- Created by: Endemol
- Starring: Zeca Camargo (Season 1) Glenda Kozlowski (Season 2–3)
- Country of origin: Brazil
- Original language: Portuguese
- No. of seasons: 3

Production
- Running time: 60 minutes

Original release
- Network: Rede Globo
- Release: April 14, 2002 – October 27, 2011

= Hipertensão =

Hipertensão is the Brazilian version of Fear Factor, which premiered April 14, 2002 on the Rede Globo television network.

The original Dutch version was called Now or Neverland. The show pits contestants against each other to complete a series of stunts better and/or quicker than all the other contestants, by doing this in the fastest time, for a grand prize.
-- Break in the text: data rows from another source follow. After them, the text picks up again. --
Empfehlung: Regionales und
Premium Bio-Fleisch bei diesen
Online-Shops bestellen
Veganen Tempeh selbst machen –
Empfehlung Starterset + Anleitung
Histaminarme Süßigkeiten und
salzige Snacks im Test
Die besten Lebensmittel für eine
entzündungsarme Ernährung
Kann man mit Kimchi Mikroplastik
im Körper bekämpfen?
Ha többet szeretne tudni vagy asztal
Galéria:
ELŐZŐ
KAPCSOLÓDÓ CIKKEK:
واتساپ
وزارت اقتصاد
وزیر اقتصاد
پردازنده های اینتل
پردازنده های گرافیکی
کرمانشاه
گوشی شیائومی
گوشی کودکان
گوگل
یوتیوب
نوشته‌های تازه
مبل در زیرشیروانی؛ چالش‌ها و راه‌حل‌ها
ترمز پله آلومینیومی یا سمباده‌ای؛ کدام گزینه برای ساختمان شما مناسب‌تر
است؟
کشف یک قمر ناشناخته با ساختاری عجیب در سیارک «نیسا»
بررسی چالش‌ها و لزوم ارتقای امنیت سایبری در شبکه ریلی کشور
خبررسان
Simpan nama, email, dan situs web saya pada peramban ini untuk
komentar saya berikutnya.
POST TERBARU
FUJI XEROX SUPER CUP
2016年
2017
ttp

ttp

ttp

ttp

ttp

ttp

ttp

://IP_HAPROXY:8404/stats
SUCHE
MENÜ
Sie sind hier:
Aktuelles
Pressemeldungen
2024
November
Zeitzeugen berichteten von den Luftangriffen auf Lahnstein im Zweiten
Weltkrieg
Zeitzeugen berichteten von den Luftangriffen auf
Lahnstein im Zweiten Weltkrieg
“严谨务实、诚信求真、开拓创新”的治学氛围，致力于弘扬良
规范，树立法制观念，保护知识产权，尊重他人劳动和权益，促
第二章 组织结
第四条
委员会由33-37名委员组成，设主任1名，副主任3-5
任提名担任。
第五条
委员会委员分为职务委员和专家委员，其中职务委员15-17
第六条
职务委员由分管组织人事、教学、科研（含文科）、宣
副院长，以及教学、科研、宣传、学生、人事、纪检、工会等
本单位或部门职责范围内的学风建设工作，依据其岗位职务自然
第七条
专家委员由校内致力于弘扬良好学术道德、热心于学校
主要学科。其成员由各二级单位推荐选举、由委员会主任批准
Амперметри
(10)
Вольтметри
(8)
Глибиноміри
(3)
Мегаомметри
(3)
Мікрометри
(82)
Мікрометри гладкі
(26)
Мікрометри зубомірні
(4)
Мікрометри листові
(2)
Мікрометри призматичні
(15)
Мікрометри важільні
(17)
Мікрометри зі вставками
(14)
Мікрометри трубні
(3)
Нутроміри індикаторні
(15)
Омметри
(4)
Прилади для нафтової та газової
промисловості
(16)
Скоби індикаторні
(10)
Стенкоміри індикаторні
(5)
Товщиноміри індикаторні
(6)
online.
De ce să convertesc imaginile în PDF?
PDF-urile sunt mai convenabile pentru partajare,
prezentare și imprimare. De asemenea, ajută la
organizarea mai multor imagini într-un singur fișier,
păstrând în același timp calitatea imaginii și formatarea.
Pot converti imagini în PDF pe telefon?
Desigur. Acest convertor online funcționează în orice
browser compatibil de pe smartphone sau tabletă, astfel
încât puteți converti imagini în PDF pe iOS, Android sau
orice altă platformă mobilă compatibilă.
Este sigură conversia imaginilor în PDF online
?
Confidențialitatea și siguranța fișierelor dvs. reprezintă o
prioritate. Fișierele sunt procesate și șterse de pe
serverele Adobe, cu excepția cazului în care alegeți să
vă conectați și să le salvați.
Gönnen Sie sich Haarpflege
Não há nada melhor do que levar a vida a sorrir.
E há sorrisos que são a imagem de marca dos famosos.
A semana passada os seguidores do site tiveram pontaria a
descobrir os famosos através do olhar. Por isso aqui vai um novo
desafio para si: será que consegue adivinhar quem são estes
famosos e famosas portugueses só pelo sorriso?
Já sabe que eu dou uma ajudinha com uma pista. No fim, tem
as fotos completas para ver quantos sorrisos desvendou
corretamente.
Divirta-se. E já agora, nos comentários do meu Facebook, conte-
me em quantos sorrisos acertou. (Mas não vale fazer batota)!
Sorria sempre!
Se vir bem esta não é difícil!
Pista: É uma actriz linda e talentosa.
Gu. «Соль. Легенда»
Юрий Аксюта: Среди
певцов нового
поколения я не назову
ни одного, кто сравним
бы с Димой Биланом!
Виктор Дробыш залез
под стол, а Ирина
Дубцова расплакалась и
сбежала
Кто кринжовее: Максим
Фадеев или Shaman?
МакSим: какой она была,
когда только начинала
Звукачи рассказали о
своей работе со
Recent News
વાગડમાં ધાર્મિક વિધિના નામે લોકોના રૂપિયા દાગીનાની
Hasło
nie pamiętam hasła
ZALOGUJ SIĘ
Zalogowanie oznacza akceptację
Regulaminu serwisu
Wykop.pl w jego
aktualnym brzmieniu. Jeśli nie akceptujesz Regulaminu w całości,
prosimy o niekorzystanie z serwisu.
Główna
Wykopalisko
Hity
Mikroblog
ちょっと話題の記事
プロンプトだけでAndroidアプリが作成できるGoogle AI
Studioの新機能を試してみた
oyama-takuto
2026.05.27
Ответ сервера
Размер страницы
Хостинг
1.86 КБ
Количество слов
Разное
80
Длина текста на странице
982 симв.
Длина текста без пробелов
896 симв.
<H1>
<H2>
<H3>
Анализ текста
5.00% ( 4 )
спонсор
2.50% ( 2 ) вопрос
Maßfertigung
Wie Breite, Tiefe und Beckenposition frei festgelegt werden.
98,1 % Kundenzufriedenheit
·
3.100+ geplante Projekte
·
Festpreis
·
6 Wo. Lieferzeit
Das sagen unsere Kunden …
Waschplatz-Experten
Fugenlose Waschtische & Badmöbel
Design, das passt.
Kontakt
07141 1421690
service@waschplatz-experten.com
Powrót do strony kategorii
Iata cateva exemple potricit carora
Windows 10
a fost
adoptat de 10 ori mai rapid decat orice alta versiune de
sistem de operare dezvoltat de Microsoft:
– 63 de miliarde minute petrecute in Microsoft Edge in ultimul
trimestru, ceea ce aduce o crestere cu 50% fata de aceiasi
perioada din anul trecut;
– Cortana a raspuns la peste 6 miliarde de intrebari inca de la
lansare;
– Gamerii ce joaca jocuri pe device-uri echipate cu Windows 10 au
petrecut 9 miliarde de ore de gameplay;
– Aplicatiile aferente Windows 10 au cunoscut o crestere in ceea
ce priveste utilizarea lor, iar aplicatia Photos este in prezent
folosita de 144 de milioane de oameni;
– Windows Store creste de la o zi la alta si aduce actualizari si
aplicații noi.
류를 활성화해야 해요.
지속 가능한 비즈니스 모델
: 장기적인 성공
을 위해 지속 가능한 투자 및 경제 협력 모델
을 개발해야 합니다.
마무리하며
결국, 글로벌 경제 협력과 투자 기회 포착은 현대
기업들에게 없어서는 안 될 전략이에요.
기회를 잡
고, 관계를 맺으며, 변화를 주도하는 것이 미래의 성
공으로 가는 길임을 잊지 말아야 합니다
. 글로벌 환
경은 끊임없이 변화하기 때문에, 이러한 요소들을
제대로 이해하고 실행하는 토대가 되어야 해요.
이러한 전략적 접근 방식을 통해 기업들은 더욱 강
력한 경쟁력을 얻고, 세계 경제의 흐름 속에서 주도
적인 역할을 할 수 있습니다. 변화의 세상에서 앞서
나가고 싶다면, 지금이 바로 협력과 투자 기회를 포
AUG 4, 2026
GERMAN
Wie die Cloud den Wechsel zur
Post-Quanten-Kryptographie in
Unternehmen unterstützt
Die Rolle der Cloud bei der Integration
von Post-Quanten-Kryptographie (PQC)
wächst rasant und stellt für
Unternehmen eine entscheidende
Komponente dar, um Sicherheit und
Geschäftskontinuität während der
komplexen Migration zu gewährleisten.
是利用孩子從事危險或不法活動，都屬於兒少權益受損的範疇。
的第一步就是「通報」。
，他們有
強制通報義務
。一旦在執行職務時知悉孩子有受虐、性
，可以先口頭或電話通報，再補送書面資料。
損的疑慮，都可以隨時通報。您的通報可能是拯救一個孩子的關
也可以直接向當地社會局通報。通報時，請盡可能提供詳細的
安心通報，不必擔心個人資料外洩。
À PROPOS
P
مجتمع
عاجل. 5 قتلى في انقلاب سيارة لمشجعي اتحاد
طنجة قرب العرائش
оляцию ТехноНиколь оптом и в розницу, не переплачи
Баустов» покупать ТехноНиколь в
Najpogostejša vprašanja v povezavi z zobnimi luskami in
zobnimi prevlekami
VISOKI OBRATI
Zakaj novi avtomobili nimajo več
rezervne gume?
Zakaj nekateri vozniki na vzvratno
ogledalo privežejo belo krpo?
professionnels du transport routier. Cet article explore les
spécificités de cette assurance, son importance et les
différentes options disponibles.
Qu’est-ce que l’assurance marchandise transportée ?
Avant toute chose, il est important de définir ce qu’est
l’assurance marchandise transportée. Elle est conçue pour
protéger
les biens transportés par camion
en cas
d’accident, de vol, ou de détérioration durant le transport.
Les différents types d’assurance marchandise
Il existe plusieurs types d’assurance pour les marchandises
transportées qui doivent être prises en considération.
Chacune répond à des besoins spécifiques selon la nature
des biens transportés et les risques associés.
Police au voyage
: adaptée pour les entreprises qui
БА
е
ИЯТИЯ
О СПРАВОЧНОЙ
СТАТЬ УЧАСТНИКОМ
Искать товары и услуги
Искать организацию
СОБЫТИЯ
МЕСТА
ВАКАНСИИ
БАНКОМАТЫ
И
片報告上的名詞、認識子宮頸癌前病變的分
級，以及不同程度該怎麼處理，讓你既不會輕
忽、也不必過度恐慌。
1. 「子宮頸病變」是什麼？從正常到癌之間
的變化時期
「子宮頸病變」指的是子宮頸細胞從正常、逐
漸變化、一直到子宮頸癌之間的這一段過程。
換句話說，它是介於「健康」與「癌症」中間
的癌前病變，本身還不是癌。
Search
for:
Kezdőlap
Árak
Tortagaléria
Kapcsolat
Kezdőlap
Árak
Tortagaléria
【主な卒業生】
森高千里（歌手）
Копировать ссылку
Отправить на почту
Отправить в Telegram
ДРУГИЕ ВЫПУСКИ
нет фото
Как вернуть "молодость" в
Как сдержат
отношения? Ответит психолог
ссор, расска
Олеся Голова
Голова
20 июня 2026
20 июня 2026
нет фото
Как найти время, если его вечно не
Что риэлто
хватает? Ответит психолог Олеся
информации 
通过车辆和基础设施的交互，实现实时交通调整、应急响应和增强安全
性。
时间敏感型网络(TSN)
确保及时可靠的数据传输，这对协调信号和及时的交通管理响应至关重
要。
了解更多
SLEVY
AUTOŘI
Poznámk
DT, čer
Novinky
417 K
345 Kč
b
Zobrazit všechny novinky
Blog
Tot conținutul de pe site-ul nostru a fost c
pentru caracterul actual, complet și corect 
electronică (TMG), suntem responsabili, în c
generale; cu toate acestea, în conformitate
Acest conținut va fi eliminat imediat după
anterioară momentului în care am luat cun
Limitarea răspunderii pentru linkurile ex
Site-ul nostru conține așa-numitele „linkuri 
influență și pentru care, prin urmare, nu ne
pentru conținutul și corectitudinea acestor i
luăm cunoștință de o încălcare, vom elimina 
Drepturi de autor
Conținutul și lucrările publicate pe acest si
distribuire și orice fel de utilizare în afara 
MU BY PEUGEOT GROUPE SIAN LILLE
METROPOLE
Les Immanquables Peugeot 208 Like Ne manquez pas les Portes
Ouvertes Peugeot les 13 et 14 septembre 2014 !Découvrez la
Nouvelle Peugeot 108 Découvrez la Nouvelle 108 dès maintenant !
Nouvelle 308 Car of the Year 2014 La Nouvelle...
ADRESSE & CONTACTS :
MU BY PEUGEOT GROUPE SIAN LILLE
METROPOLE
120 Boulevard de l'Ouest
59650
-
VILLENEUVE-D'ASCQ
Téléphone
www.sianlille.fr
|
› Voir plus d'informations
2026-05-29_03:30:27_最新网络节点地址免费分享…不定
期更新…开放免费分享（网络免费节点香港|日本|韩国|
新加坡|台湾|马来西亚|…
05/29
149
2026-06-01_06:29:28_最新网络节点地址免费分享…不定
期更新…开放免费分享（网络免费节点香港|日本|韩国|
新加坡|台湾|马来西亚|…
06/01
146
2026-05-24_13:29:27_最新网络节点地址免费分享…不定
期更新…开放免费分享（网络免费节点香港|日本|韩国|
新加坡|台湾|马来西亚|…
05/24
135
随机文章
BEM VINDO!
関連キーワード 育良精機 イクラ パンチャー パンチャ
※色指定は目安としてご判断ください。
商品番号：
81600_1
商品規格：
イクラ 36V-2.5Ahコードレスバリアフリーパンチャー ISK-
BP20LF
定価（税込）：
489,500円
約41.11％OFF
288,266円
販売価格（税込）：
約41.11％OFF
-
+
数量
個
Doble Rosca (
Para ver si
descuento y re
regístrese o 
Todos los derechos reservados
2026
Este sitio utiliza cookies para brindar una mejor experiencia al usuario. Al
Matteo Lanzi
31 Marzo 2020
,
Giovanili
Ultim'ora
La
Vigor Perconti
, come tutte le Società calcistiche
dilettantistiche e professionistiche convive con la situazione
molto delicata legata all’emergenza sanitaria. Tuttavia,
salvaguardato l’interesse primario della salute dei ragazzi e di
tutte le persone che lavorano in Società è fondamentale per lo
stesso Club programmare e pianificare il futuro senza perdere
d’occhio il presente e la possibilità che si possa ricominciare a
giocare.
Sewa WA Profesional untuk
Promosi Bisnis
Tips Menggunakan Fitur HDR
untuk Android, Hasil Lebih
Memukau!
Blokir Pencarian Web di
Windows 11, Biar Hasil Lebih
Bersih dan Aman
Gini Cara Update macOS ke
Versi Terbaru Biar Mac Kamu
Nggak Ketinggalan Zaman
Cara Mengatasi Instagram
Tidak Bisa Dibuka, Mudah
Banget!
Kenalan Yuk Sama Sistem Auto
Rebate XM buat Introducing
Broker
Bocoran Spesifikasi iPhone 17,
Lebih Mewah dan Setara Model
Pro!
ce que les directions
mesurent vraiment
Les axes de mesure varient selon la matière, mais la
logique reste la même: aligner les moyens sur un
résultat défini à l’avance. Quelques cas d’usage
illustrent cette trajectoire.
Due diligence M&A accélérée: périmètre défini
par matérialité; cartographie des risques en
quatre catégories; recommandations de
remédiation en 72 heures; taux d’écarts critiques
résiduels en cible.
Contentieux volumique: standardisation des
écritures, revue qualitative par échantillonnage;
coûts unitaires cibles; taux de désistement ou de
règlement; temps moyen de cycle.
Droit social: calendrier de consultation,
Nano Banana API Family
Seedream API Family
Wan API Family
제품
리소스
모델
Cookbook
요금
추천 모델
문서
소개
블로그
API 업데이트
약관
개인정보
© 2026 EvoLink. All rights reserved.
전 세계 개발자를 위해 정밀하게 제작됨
The show was hosted by journalist Zeca Camargo in season 1 and was hosted by Glenda Kozlowski in seasons 2 and 3.

==Show Format==

===Season 1: Hipertensão===

The season 1 format involved three men and three women, who had to complete three professional stunts to win R$50,000. If a contestant was too scared to attempt a stunt, failed to complete a stunt, or (in some cases) had the worst performance on a stunt, it was eliminated from the competition.

===Season 2: Hipertensão X===

The season 2 format was similar to Fear Factor Extreme (FFX) instead of the original "three-stunt, one winner per episode" format used in the first season. Season 2 was consists of multiple sets of stunts and a set number of contestants over a period of weeks.

===Season 3: Hipertensão 2011===
It keeps the format of the second season. The third season of Hipertensão debuted in September 2011.

==Stunts==
The order of the stunts on a typical episode of Hipertensão is as follows:

===Stunt 1===
The first stunt was designed to physically test each of the contestants. Usually, the two men and the two women, or the three teams, that gave the best performance would move on to the second stunt.

===Stunt 2===
The second stunt was meant to mentally challenge the contestants. The three most common types of stunts in the second round were eating stunts, animal stunts, and retrieval stunts. Eating stunts entailed ingesting vile animal parts, live bugs, or a blended concoction of multiple gross items; animal stunts entailed immersing one's head or entire body in animals considered to be disgusting or intimidating (such as rats, snakes, or worms).

===Stunt 3===
The third and final stunt was usually something from an extreme type of stunt seen in an action film. Like the first stunt, it usually involved heights, water, vehicles, or some combination of the three. In order to avoid ties, this stunt was always competitive. The player with the best performance this round would win the grand prize (R$50,000 in season 1).

==Celebrity Special==

A special spin-off called Hipertensão: Celebrity Special aired a week after the season finale on Sunday, May 12, 2002 at 11:00PM.

This episode featured six celebrity contestants competing for charity. The winner would receive R$50,000 for their charity. In the end, volleyball player Tande came out as the winner.

===The Celebrities===

(ages stated at time of contest)

| Name | Age | Occupation |
|---|---|---|
| Carolina Dieckmann | 23 | Actress |
| Luciano Huck | 30 | TV Host |
| Janeth Arcain | 33 | Basketball Player |
| Marcos Pasquim | 32 | Actor |
| Tande | 32 | Volleyball Player |
| Xaiane Dantas | 27 | Big Brother 1 Housemate |

In Stunt 1, the contestants were hung at 100 feet in the air. and had to hit a moving target. In Stunt 2, the contestants had to separate with your hands as many belly white snakes, lying in a magazine with 10,000 worms in their legs and 5000 cockroaches in their heads. In Stunt 3, underwater, the contestants would have to leave as soon as possible in a padlocked cage, then swim to a buoy.